==== TEXT PASSAGE
Lessons learned from the FAIR journey and project outlook

A collective of experiences and a collective experience

The FAIR cookbook consolidates knowledge from a pool of expertise and experience collected over several years of practice and development. It is also the result of the work of a group of FAIR experts, data producers, research software engineers, from both academia and industry, who have learned to work together to make data FAIR, documenting their experience along the way. It was also a training ground for developing models and tools to measure progress along the FAIR path. In that sense, the contributors and authors of this book have now developed a unique expertise and ‘savoir FAIR’, which we will seek to maintain and accrue.

With this closing chapter, the authors want to acknowledge all the contributions and highlight how the outputs of the IMI FAIRplus project have been woven together in a coherent framework to enable a culture change around data management.

In the following sections, we will summarize the key outputs and components FAIR doers can rely on, try out or get inspiration from.

Walking the talk: the FAIRness of the recipes.

While building our content, we realized early on that there was an opportunity to apply the FAIR principles to our recipes but also use directly some recipes to the recipes themselves.
========
ASSIGNED TASK 1 |
Based on the passage about lessons from the FAIR journey, do the statements (a), (b) and (c) agree with it? For each, answer yes or no and quote the words that decide it.
(a) The people behind the FAIR cookbook all come from academia.
(b) The closing chapter is meant to acknowledge all the contributions.
(c) The authors saw only late in their work that the FAIR principles could be applied to their recipes.
==== MATERIAL SUPPLIED
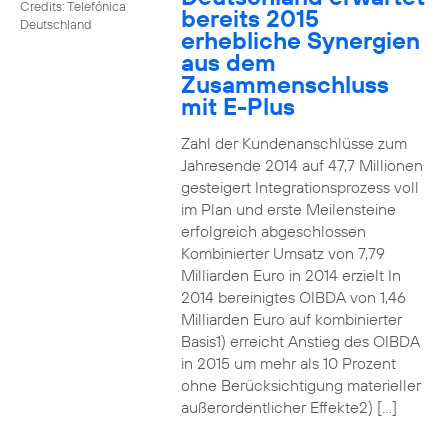
Credits: Telefónica
bereits 2015
Deutschland
erhebliche Synergien
aus dem
Zusammenschluss
mit E-Plus
Zahl der Kundenanschlüsse zum
Jahresende 2014 auf 47,7 Millionen
gesteigert Integrationsprozess voll
im Plan und erste Meilensteine
erfolgreich abgeschlossen
Kombinierter Umsatz von 7,79
Milliarden Euro in 2014 erzielt In
2014 bereinigtes OIBDA von 1,46
Milliarden Euro auf kombinierter
Basis1) erreicht Anstieg des OIBDA
in 2015 um mehr als 10 Prozent
ohne Berücksichtigung materieller
außerordentlicher Effekte2) […]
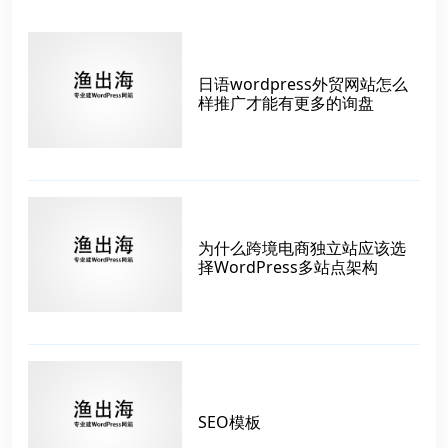
日语wordpress外贸网站怎么
样推广才能有更多的询盘
为什么跨境电商独立站应该选
择WordPress多站点架构
SEO模板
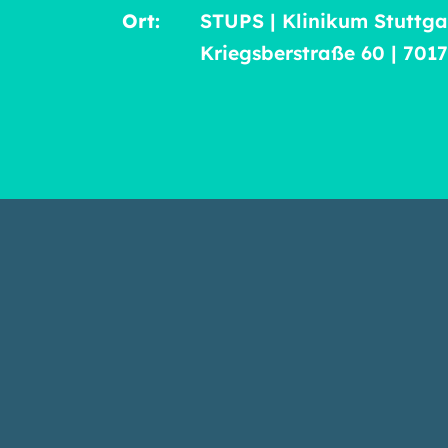
Ort:
STUPS | Klinikum Stuttga
Kriegsberstraße 60 | 701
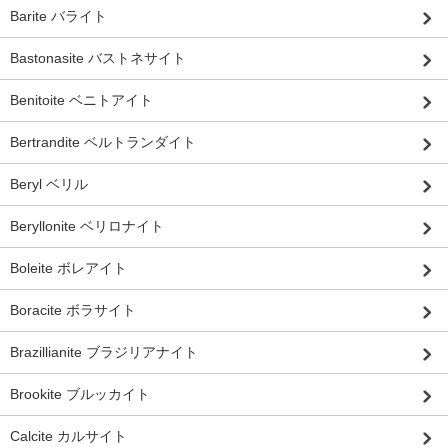
Barite バライト
Bastonasite バストネサイト
Benitoite ベニトアイト
Bertrandite ベルトランダイト
Beryl ベリル
Beryllonite ベリロナイト
Boleite ボレアイト
Boracite ボラサイト
Brazillianite ブラジリアナイト
Brookite ブルッカイト
Calcite カルサイト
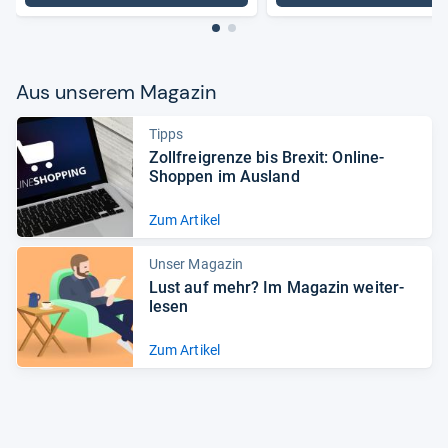
Aus unse­rem Maga­zin
Tipps
Zoll­frei­grenze bis Bre­xit: Online-​
Shop­pen im Aus­land
Zum Artikel
Unser Magazin
Lust auf mehr? Im Maga­zin wei­ter­
le­sen
Zum Artikel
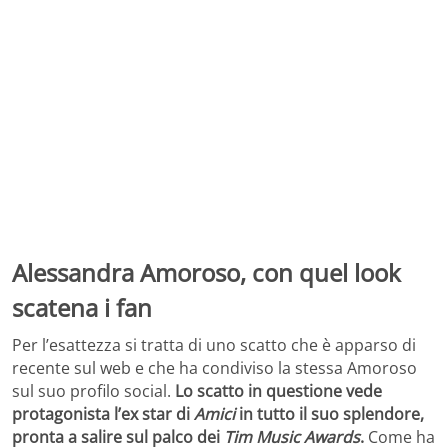
Alessandra Amoroso, con quel look
scatena i fan
Per l’esattezza si tratta di uno scatto che è apparso di
recente sul web e che ha condiviso la stessa Amoroso
sul suo profilo social.
Lo scatto in questione vede
protagonista l’ex star di
Amici
in tutto il suo splendore,
pronta a salire sul palco dei
Tim Music Awards
.
Come ha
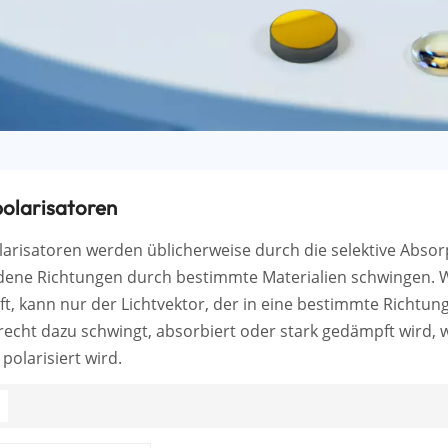
polarisatoren
larisatoren werden üblicherweise durch die selektive Absorpt
dene Richtungen durch bestimmte Materialien schwingen. We
ft, kann nur der Lichtvektor, der in eine bestimmte Richtun
recht dazu schwingt, absorbiert oder stark gedämpft wird, 
polarisiert wird.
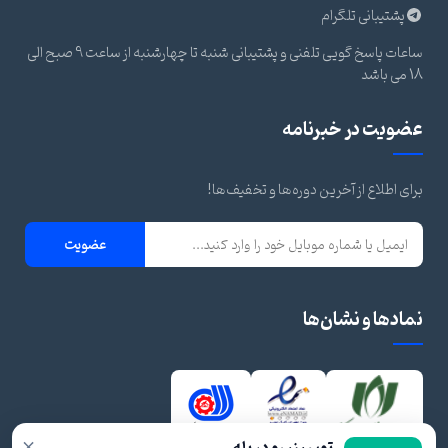
پشتیبانی تلگرام
ساعات پاسخ گویی تلفنی و پشتیبانی شنبه تا چهارشنبه از ساعت 9 صبح الی
18 می باشد
عضویت در خبرنامه
برای اطلاع از آخرین دوره‌ها و تخفیف‌ها!
عضویت
نمادها و نشان‌ها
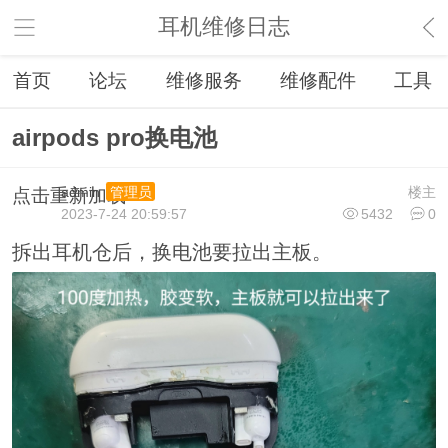
耳机维修日志
首页
论坛
维修服务
维修配件
工具
airpods pro换电池
admin
楼主
管理员
点击重新加载
2023-7-24 20:59:57
5432
0
拆出耳机仓后，换电池要拉出主板。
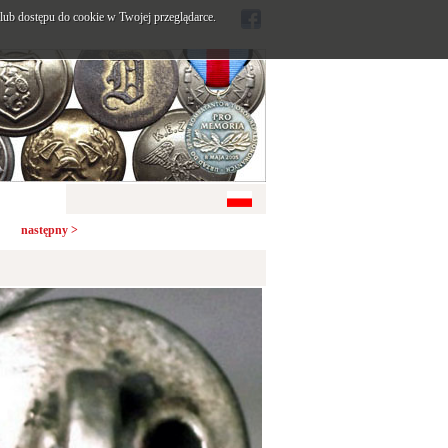
ub dostępu do cookie w Twojej przeglądarce.
następny >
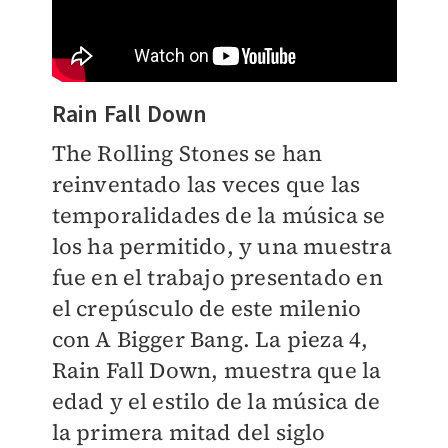
Rain Fall Down
The Rolling Stones se han
reinventado las veces que las
temporalidades de la música se
los ha permitido, y una muestra
fue en el trabajo presentado en
el crepúsculo de este milenio
con A Bigger Bang. La pieza 4,
Rain Fall Down, muestra que la
edad y el estilo de la música de
la primera mitad del siglo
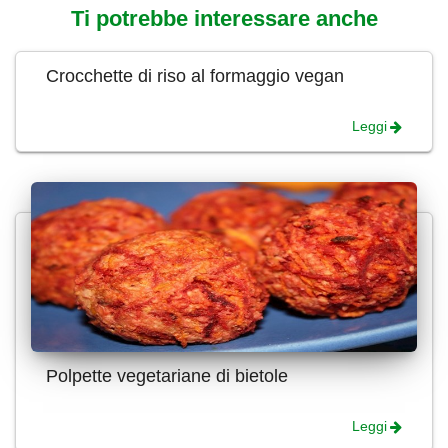
Ti potrebbe interessare anche
Crocchette di riso al formaggio vegan
Leggi
Polpette vegetariane di bietole
Leggi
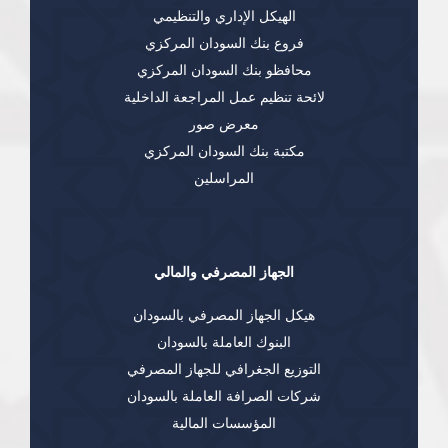
الهيكل الإداري والتنظيمي
فروع بنك السودان المركزي
محافظو بنك السودان المركزي
لائحة تنظيم عمل المراجعة الداخلية
معرض صور
مكتبة بنك السودان المركزي
المراسلين
الجهاز المصرفي والمالي
هيكل الجهاز المصرفي بالسودان
البنوك العاملة بالسودان
التوزيع الجغرافي للجهاز المصرفي
شركات الصرافة العاملة بالسودان
المؤسسات المالية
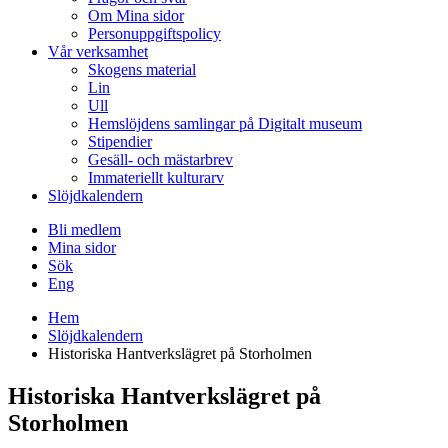
Om Mina sidor
Personuppgiftspolicy
Vår verksamhet
Skogens material
Lin
Ull
Hemslöjdens samlingar på Digitalt museum
Stipendier
Gesäll- och mästarbrev
Immateriellt kulturarv
Slöjdkalendern
Bli medlem
Mina sidor
Sök
Eng
Hem
Slöjdkalendern
Historiska Hantverkslägret på Storholmen
Historiska Hantverkslägret på
Storholmen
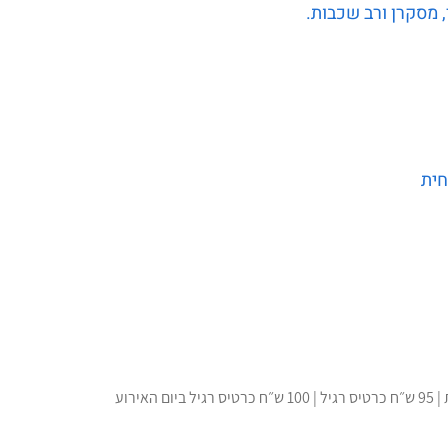
מסקרן ורב שכבות.
חית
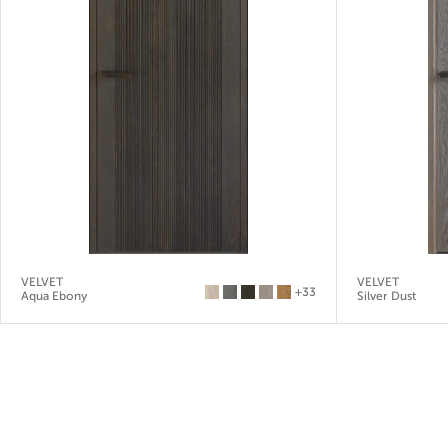
VELVET
VELVET
+33
Aqua Ebony
Silver Dust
========
ASSIGNED TASK 2 | Return everything in the records from their start down to the line containing "erfolgreich abgeschlossen", unchanged and with both ends included. Leave the pictures out.

ANSWER SECTION 1 |
(a) No: "from both academia and industry"
(b) Yes: "the authors want to acknowledge all the contributions"
(c) No: "we realized early on that there was an opportunity to apply the FAIR principles to our recipes"

ANSWER SECTION 2 |
Credits: Telefónica
bereits 2015
Deutschland
erhebliche Synergien
aus dem
Zusammenschluss
mit E-Plus
Zahl der Kundenanschlüsse zum
Jahresende 2014 auf 47,7 Millionen
gesteigert Integrationsprozess voll
im Plan und erste Meilensteine
erfolgreich abgeschlossen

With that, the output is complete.